▶ [Problem to solve] Repeat the passage below about the multimodal comfort assistant, starting at "Some photos taken" and ending at "life cycle events.", but swap "demo" for "prototype".

▶ [Excerpt to read]
------------------------
Some photos taken during a trial with real users are presented in Figure 10 along with a depiction of the intervening components. On the Framework side, Figure 11 presents the sequence diagram obtained from logging the execution of the demo. The diagram illustrates the modules of the system, modalities, fusion, Interaction Manager (IM), application, and other support services as well as messages exchanged between the modalities and the fusion and IM, implemented with MMI life cycle events.
In this proof-of-concept, the passive identification modality detects a new user and informs the application in charge of managing the context model, through the Interaction Manager. An Assistant, running on the building servers, in charge of managing users’ comfort, receives this information, from the Context Model (using a subscription for updates), and queries the users when it detects that the temperature preferences of occupants of an office are different, which creates a potential conflict. The Assistant initiates interaction with the office owner to decide the settings by sending him a notification, on his smartphone, with the question and a set of possible answers, e.g., settle on an intermediate temperature, which the user can select using touch. Naturally, this illustrates a simple preferences clash situation and based on a wider comfort context (i.e., beyond just temperature) the Assistant might propose additional (adequate) alternatives. Regarding the smartphone as the provider of the modalities considered for the notification, even though speech interaction might have been used, choosing the smartphone reflects the more “private” nature of this action that can, in some sense, configure a gesture of courtesy towards the other occupant.
------------------------
▶ [Dataset extract]

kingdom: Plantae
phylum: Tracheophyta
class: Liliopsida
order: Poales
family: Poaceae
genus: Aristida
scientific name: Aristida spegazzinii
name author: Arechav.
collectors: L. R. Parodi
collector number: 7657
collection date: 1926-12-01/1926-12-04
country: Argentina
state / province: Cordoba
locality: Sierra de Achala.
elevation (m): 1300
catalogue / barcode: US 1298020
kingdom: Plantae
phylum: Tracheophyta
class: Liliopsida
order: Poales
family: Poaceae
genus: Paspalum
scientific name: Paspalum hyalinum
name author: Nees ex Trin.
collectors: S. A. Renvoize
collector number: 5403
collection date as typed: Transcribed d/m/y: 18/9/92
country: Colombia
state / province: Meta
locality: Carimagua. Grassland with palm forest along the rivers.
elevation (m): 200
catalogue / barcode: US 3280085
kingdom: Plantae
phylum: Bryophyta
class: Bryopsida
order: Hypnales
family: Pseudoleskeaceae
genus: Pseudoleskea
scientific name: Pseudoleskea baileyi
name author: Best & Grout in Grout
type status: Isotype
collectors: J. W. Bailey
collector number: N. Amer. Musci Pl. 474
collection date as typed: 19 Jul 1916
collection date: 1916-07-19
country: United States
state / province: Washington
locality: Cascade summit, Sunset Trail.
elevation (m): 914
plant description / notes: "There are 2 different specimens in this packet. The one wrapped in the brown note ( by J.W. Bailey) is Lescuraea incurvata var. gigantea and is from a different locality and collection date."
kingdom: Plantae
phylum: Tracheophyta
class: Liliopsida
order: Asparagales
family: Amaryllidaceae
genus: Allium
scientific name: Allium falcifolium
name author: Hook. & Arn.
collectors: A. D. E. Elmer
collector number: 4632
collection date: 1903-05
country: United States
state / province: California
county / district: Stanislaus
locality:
------------------------
▶ [Solved problem]
Some photos taken during a trial with real users are presented in Figure 10 along with a depiction of the intervening components. On the Framework side, Figure 11 presents the sequence diagram obtained from logging the execution of the prototype. The diagram illustrates the modules of the system, modalities, fusion, Interaction Manager (IM), application, and other support services as well as messages exchanged between the modalities and the fusion and IM, implemented with MMI life cycle events.